The role of eutectic colonies in the tensile properties of a Sn-Zn eutectic solder alloy

The growth of eutectic colonies in Sn-Cu, Sn-Zn and Sn-Ag-Cu eutectic alloys has already been reported in the literature. However, relationships between this kind of microstructure and mechanical properties remain undetermined for solders. The use of water-cooled copper (Cu) and AISI 1020 low-C steel molds and the eutectic Sn9 wt.%Zn alloy make it possible to address this matter. The samples grown in the Cu mold demonstrated higher solidification rates than those developed in the low-C steel mold. Overall, the microstructure is constituted by Zn-lamellae embedded in a Sn-rich matrix. The Zn lamellae are not only uneven in thickness but also irregularly perforated. Due to Cu dissolution into the alloy, a small fraction of Cu5Zn8 intermetallic particles formed during solidification of the Sn-9 wt.%Zn alloy in the Cu mold. The contamination with Cu appears to be responsible for the improvement in the distribution of Zn-lamellae.
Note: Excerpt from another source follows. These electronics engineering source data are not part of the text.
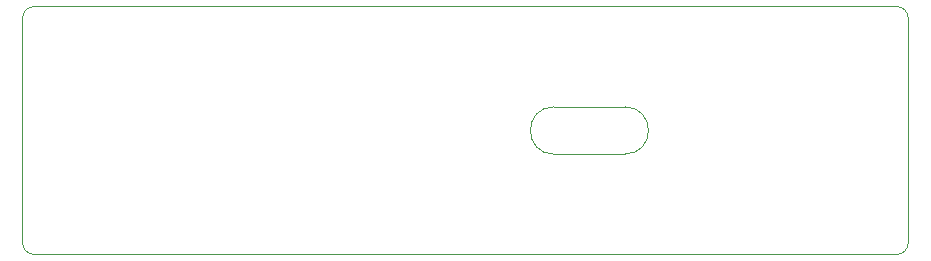
<source format=gm1>
G04 #@! TF.GenerationSoftware,KiCad,Pcbnew,(5.1.2)-1*
G04 #@! TF.CreationDate,2021-01-11T20:38:23+09:00*
G04 #@! TF.ProjectId,es_back,65735f62-6163-46b2-9e6b-696361645f70,v1.2*
G04 #@! TF.SameCoordinates,Original*
G04 #@! TF.FileFunction,Profile,NP*
%FSLAX46Y46*%
G04 Gerber Fmt 4.6, Leading zero omitted, Abs format (unit mm)*
G04 Created by KiCad (PCBNEW (5.1.2)-1) date 2021-01-11 20:38:23*
%MOMM*%
%LPD*%
G04 APERTURE LIST*
%ADD10C,0.050000*%
G04 APERTURE END LIST*
D10*
X180000000Y-88500000D02*
X186000000Y-88500000D01*
X180000000Y-84500000D02*
X186000000Y-84500000D01*
X186000000Y-84500000D02*
G75*
G02X186000000Y-88500000I0J-2000000D01*
G01*
X180000000Y-88500000D02*
G75*
G02X180000000Y-84500000I0J2000000D01*
G01*
X209000000Y-76000000D02*
X136000000Y-76000000D01*
X209000000Y-97000000D02*
X136000000Y-97000000D01*
X209000000Y-76000000D02*
G75*
G02X210000000Y-77000000I0J-1000000D01*
G01*
X210000000Y-96000000D02*
G75*
G02X209000000Y-97000000I-1000000J0D01*
G01*
X136000000Y-97000000D02*
G75*
G02X135000000Y-96000000I0J1000000D01*
G01*
X135000000Y-77000000D02*
G75*
G02X136000000Y-76000000I1000000J0D01*
G01*
X210000000Y-77000000D02*
X210000000Y-96000000D01*
X135000000Y-77000000D02*
X135000000Y-96000000D01*
M02*

</source>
The decrease in spacing between broken lamellae measured from SEM images, as well as a higher number of Zn particles per area, explain such occurrence. Ductility and tensile strength of different samples could allow the establishment of relationships among properties vs. eutectic colony spacing. For the Cu mold, the motion of Cu towards the alloy as well as higher solidification rates, allowed microstructures to be formed combining 6096 of strain to fracture and 52 MPa of ultimate tensile strength. These achievements are mainly due to the finest spacings of both the eutectic colony (lambda(c) = 36 mu m) and the Zn lamellae (lambda(L)=0.9 mu m), besides homogeneous distribution of Cu across the resulting microstructure. (AU)